In 1823, she married Karl Devrient, becoming known as Wilhelmine Schröder-Devrient, but separated from him in 1828. Meanwhile, she had maintained her popularity at Dresden and elsewhere. She made her first Paris appearance in 1830, and sang in London in 1833 and 1837.

Richard Wagner, born in 1813, claimed to have seen her as Leonore in Fidelio when he was 16, but this is almost certainly fanciful. He did hear (and conduct) her in numerous roles after 1834, however, and continued to laud her stage artistry right up until his essay "On Actors and Singers" (1872) which is dedicated to her memory. She created several roles for Wagner – Adriano in Rienzi, Senta in Der fliegende Holländer and Venus in Tannhäuser. Had Wagner's political profile not been compromised by his involvement with the Dresden uprising in May 1849, Schröder-Devrient would have created Elsa in Lohengrin which was advertised in 1849 as a forthcoming production in Dresden.

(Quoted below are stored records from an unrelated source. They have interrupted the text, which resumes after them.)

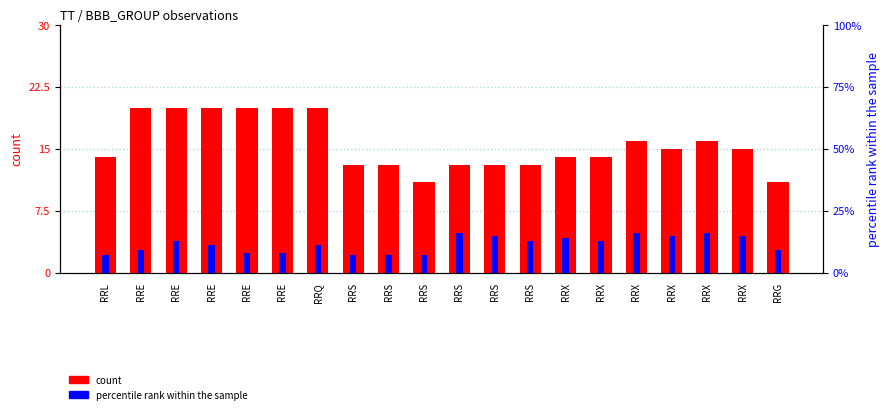

List the series in order of their peak value, lowest first.

percentile rank within the sample, count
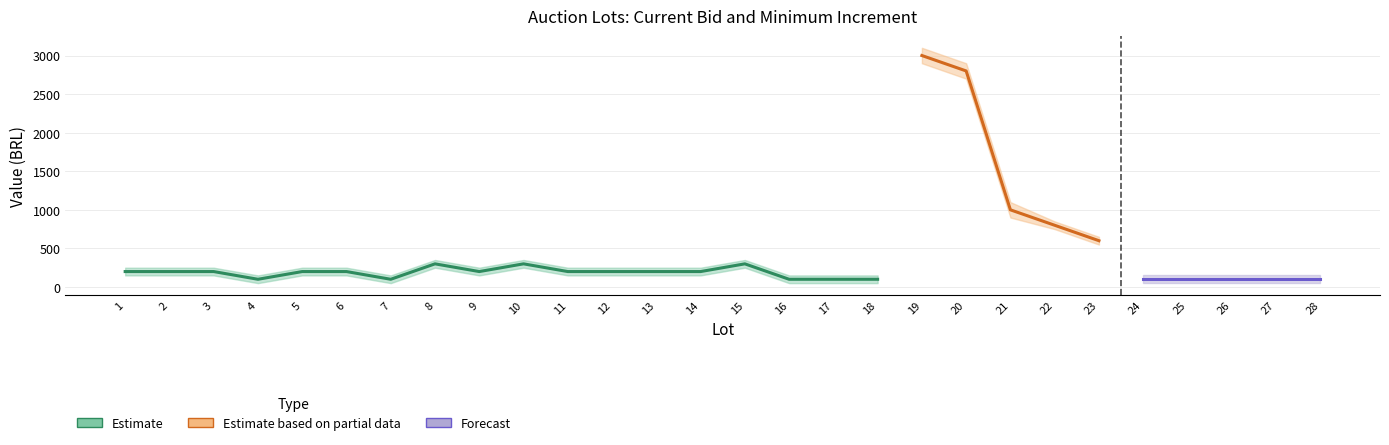

True or false: Lance atual has more than 0 points higher than both neighbors.

True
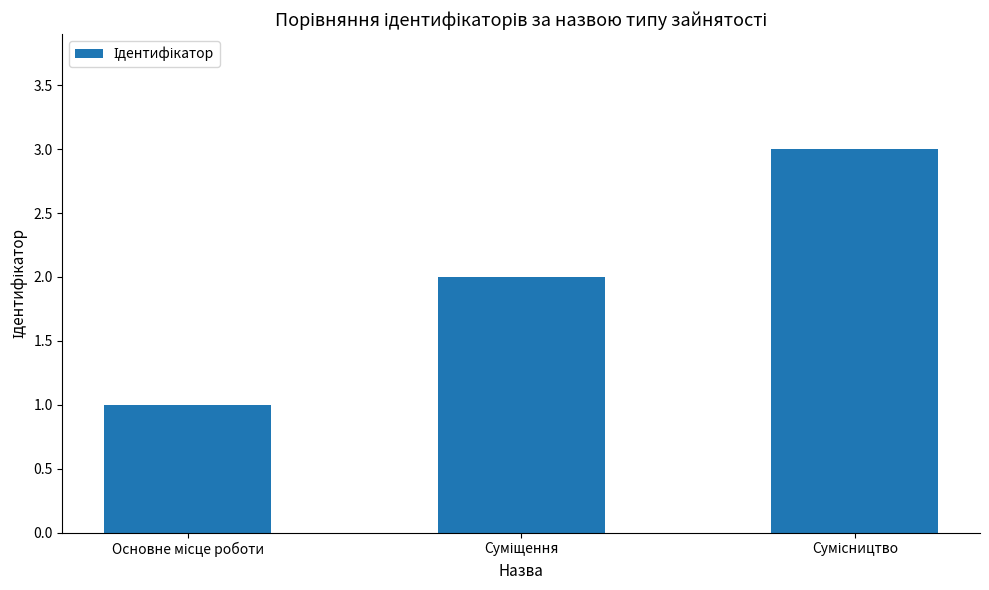

What is the greatest value displayed?

3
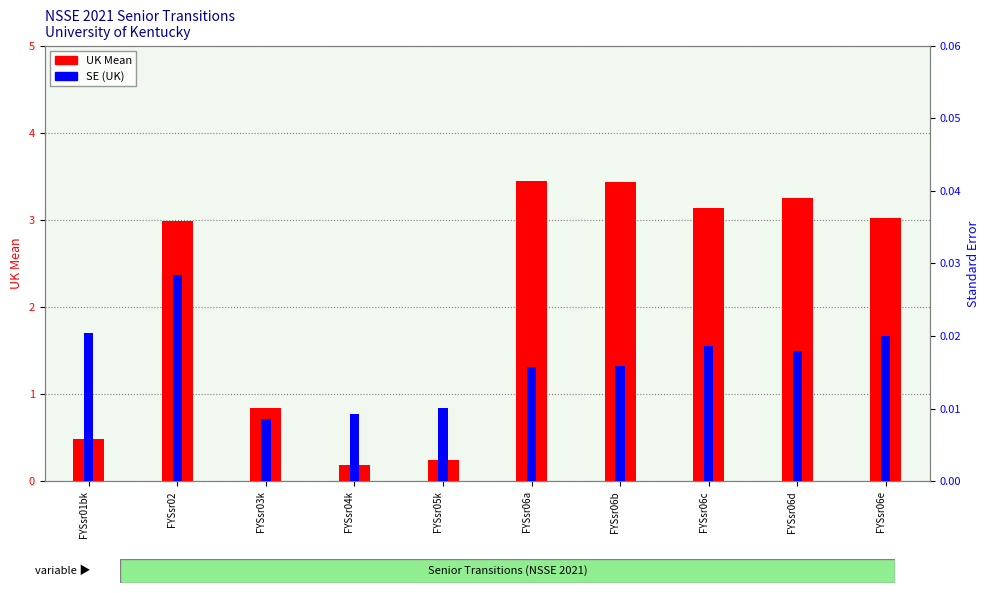

How many bars are there in total?

20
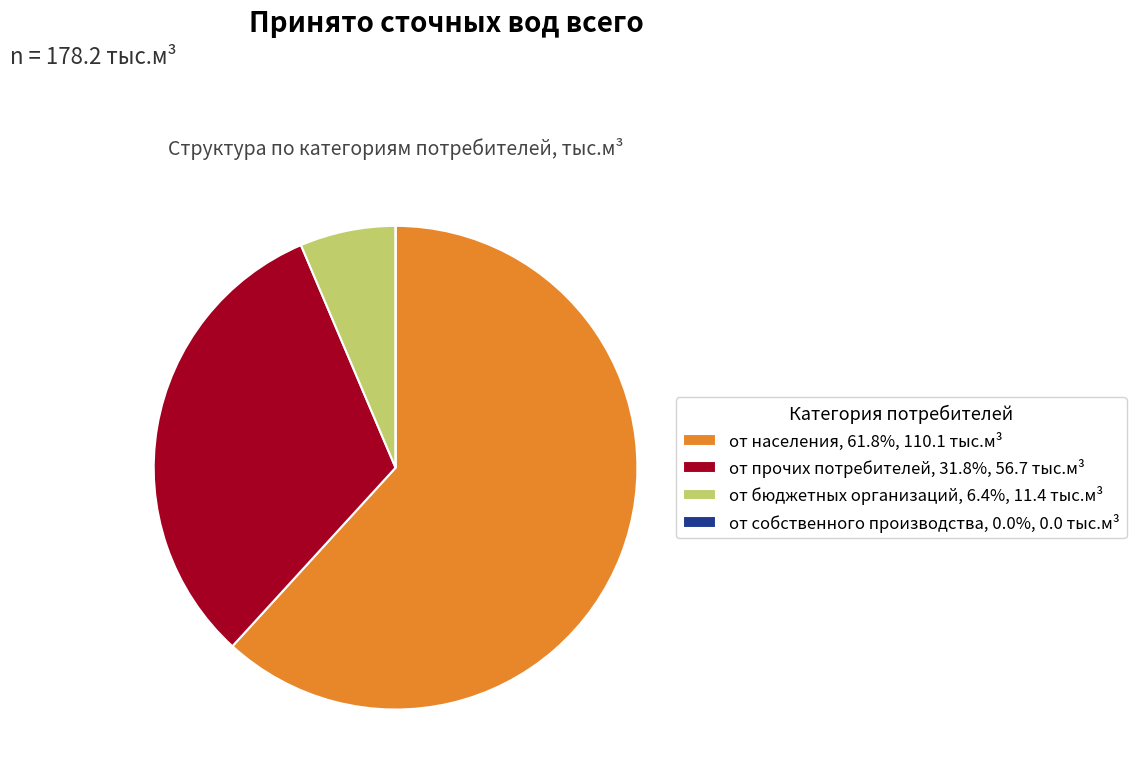

Is от бюджетных организаций, 6.4%, 11.4 тыс.м³ the majority of the pie?

No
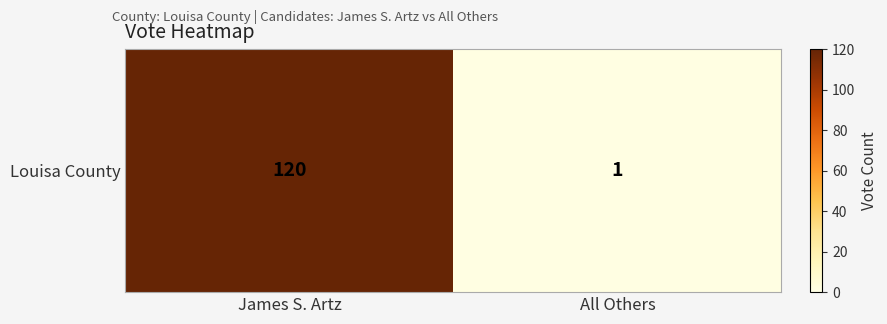

The chart shows a value of 34 at James S. Artz. True or false?

False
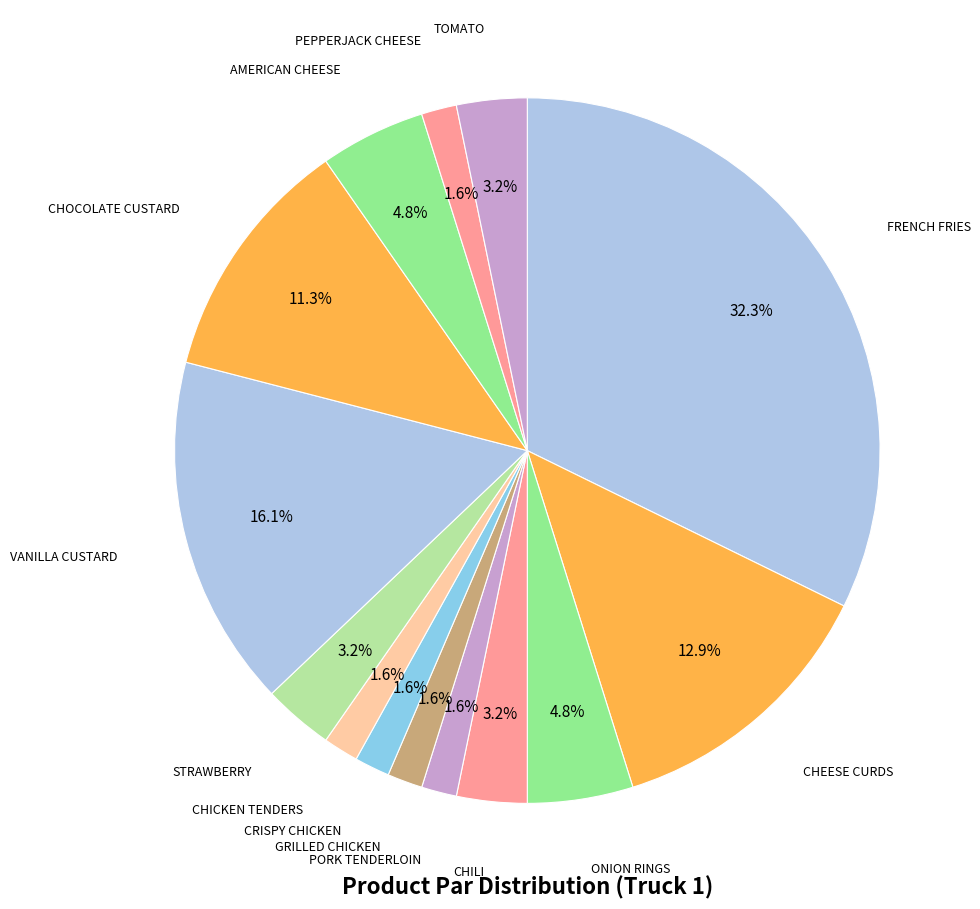

How many segments does this pie chart have?

14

In 1847 she married David Oskar von Döring, an officer, but divorced him in 1848. She took part in the Revolution of 1848 and the Dresden uprising and was later imprisoned. In 1850 she married Heinrich von Bock, a wealthy Livonian land owner, who was 14 years her junior. They settled first in Trikāta, Latvia, relocating later to von Bock's ancestral home in Loodi (Kersel) in Estonia. She left her husband in the winter of 1858, planning to move to America; but her health began to deteriorate rapidly.

She died in Coburg, Germany, on 26 January 1860.

== Apocryphal memoirs ==
After her death, an erotic memoir in two volumes, Memoiren einer Sängerin (Memoirs of a Songstress), was wrongly attributed to her.